Modeling of Block Motions due to a Buried Explosion. Excitation of Acoustic Waves by Seismic Sources

Abstract : A study conclusions include: (1) Qualitative effects of block motions in axisymmetric geometry on the outgoing radiation field are usefully described by an analytical model if the boundary condition across them slipping interface is linear. Comparison between analytical and numerical results shows that our numerical treatment of imperfectly bonded joints in a rock mass is correct and accurate; (2) Quantitative agreement between numerical simulations and field observations is achieved for a rate independent dry friction boundary condition, with a kinetic friction coefficient of 0.77; and (3) In axisymmetric geometry, an equivalent seismic source which accounts for block motion contains both dipole and octuopole terms.
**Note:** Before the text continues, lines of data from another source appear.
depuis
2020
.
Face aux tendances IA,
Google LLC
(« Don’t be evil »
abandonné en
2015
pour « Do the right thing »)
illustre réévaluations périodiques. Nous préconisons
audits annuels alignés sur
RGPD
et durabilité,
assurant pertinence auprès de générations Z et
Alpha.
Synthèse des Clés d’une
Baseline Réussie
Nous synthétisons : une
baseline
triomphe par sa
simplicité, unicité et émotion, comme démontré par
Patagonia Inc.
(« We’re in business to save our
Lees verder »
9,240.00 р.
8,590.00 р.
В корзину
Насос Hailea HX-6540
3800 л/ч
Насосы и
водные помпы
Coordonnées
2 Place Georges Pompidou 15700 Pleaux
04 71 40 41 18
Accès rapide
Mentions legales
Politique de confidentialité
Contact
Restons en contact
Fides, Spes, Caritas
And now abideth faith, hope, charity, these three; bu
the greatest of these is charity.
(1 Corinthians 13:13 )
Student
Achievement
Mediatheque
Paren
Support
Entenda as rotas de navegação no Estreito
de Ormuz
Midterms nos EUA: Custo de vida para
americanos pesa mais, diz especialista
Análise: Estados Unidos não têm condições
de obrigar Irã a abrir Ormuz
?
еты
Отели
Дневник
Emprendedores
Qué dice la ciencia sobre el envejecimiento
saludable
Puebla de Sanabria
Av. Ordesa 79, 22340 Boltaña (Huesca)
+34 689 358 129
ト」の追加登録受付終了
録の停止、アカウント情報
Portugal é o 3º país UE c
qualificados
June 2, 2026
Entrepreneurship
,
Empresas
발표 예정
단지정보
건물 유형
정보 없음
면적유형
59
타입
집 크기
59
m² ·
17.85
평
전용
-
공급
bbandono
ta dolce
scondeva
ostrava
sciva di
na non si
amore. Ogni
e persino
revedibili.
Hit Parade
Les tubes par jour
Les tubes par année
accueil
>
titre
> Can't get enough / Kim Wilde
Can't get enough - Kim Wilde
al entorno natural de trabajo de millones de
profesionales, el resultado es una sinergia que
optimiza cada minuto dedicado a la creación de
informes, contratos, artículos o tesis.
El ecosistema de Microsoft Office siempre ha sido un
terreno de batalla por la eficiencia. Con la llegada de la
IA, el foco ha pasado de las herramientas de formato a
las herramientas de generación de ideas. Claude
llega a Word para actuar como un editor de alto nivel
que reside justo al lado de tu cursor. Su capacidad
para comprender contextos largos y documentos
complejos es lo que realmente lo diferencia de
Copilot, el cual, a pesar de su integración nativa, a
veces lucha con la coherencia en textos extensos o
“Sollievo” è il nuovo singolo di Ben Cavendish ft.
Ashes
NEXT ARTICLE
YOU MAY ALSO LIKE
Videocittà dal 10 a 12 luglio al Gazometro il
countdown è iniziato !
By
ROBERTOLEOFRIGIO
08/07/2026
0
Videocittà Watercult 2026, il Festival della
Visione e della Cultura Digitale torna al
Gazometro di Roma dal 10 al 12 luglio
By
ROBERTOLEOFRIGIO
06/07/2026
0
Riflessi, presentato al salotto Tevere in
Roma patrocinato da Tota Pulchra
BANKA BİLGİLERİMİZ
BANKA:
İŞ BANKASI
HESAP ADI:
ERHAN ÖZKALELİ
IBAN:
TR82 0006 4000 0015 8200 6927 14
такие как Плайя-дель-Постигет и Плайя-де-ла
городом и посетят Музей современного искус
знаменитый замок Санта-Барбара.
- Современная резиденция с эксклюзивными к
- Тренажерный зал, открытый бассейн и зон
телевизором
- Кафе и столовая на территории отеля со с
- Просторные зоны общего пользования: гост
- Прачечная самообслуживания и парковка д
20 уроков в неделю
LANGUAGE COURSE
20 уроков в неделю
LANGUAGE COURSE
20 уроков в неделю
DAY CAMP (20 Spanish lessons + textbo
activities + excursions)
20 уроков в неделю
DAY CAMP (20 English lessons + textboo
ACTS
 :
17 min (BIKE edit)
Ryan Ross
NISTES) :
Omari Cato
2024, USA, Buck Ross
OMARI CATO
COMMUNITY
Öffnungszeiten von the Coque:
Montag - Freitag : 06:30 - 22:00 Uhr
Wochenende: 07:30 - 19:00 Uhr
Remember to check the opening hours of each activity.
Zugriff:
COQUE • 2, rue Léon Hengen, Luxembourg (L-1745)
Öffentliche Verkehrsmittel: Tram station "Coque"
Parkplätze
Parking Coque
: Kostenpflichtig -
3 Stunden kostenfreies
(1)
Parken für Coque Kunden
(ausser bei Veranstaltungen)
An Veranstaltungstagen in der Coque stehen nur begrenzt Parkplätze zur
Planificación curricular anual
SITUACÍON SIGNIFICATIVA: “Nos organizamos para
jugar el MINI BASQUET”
Evaluation of these contributions to the elastodynamic radiation field, for both linear and nonlinear boundary conditions shows that this equivalent source is a very poor radiator at long periods, and cannot lead to surface wave reversals. Also reported is an investigation of acoustic coupling of seismic waves. We have validated the results of previous simulations of this phenomenon which used the San Fernando earthquake, reviewed the literature to determine the range of source parameters to be expected for earthquakes of magnitude of approx. 4.0, and are proceeding with the modeling of near source ground motion associated with a well-recorded (M sub L = 4.1) aftershock of the Oroiville sequence.